Eli5: how does a program like chatgp actually “learn” something


Is there a fundamental difference between how a program like chatgp learns and how a human learns?

In: 2

At the basic level, different weightings in its giant neural network are adjusted to get an expected (or roughly similar to expected) output.
Simplified a bit, it’s “guessing algorithm” is retuned so that it gives a specific output for a given input.

Machine-learning systems like GPT “learn” through a number of techniques, none of which is anything like Human learning. It’s more like breeding animals.

Imagine an AI as a grid of numbers.

Start with 100,000 of these AI grids and fill them with random numbers.

Ask these grids to do something useful, like answer a question that you already know the answer to.

“Kill” all the AIs that get the answer wrong.

Take the ones that got the answer right and let them “breed”, creating new AIs with mixes of the numbers that got that answer right, plus some randomness added in.

Repeat that thousands or millions of times, with millions of questions that you already know the answers to.

The “descendants” (keeping with the animal metaphor) that survive can reliably answer questions correctly.

For Chat GPT, the “questions” are what do various types of writing on a variety of topics look like, and the answers are text that looks like a valid sentence, short essay, white paper, etc., but doesn’t have to be factual or correct because correctness isn’t what they’re looking for.

It’s important to note that it’s dicey to talk about AI with the same words we apply to humans. “Learning” really isn’t the same thing for a computer program, but it’s analogous.

There are different kinds of AI, and ChatGPT is one type called a Large Language Model (LLM). Oversimplifying, it takes giant amounts of text, especially conversations, and builds a model of what an actual conversation looks like. Plus, it takes all that text as a database, kind of like Google does when it indexes to give you search results. Google doesn’t really “know” anything, it just has a good database and a good algorithm for returning search results.

It’s also important to note that these LLMs are a bit better at having a conversation that looks right than at providing accurate information. In fact, if the text they’re trained on is consistently wrong about something, they will be too. They also make up text that fits their model of what an answer should look like, and sometimes what they make up is nonsense.

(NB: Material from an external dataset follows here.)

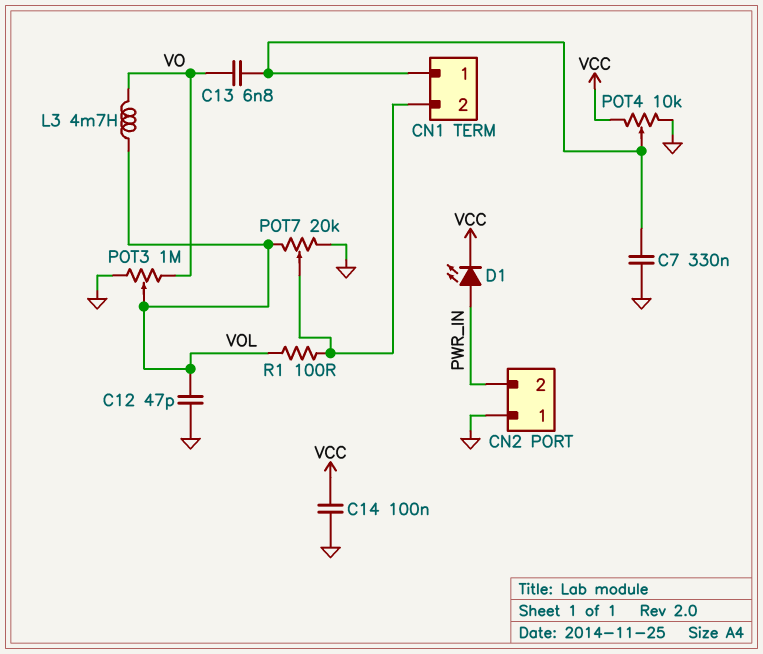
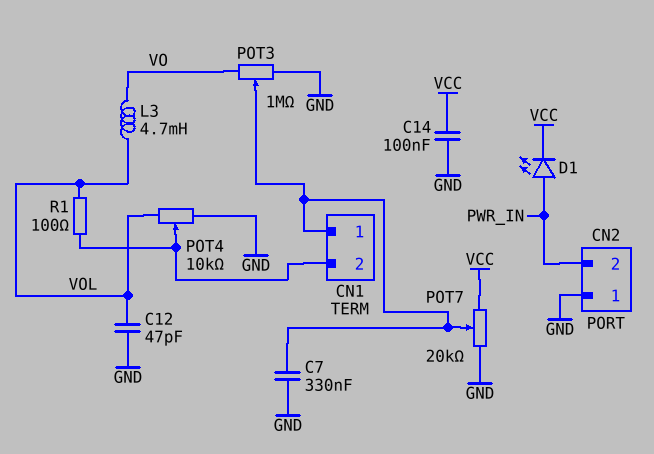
C13: 6.8nF (CN1/1, VO) -> none
POT3: 1M (GND, VO, wiper VOL) -> 1M (GND, VO, wiper CN1/1)
POT4: 10k (GND, VCC, wiper CN1/1) -> 10k (GND, VOL, wiper CN1/2)
POT7: 20k (GND, VOL, wiper CN1/2) -> 20k (GND, VCC, wiper CN1/1)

It’s a cool advancement, and they’ll keep getting refined and improved, but there are for sure shortfalls.

Chatgpt has for reference the entire internet as it existed up to 2021. You can go look at google for the string “Is there a fundamental difference between…” Now, in several examples (all of them actually,) look at the text after that. Further, look at how that phrase ‘leads to’ the words chatgpt and human. Chatgpt makes a summary of the text it finds related to the words you’re interested in, and returns that to you.

Chatgpt is Kim Peek meets Chauncey Gardner — it knows everything, and can relate and discuss it, but doesn’t know What it knows, or Why.

Other’s have given a good analogy for Genetic Algorithms, but chatgpt learns using gradient descent, not GA. For gradient descent the usual analogy is.

Imagine you are a blind person stranded on the side of a mountain. You need to find water, and know that rivers usually run through valleys. How do you find your way down the mountain? Well, you can take tiny little steps around you, feeling for the direction of the slope. Once you find the direction that points downhill, you walk in that direction for a little while, and repeat the process in your new location to see if the direction of ‘downhill’ has changed. You can continue this process until you reach the river.

In this analogy, your current location represents the weights of the neural network. The downhill direction is the gradient. The number of steps before repeating is called the learning rate. The topography of the mountainside is your cost function, which measures how good your model predictions are. When you reach the river, you’ve minimized the cost function, and the neural network is generally pretty good at producing the outputs you want it to.

How does the network know what you want it to output, though? The input data during this process has been manually annotated by humans. The cost function calculates how far away the models predictions are from those annotations. When we look for the ‘downhill’ direction, we calculate the direction which we can change the weights to reduce this cost. By reducing the cost, the neural networks predicted values move closer to the annotations.

But what if, on your way down the mountain you get stuck in a hole, and you can’t get out of it? Then you’re stuck! Gradient descent is only gaurenteed to find local minima, it does not gaurentee you find the global minimum of the entire ‘cost landscape’. There are some technique’s to combat this, like periodically increasing the learning rate so you can ocassionally take more steps to try and get out of any ‘holes’ you’ve found yourself in.

What if, on you’re way down, you find yourself on an extremely flat plateau, where there is no ‘downhill’ direction? Also stuck! This is called a ‘vanishing gradient’ that really plagued early ML models. A lot of resources have been poured into making network architectures that are robust against this.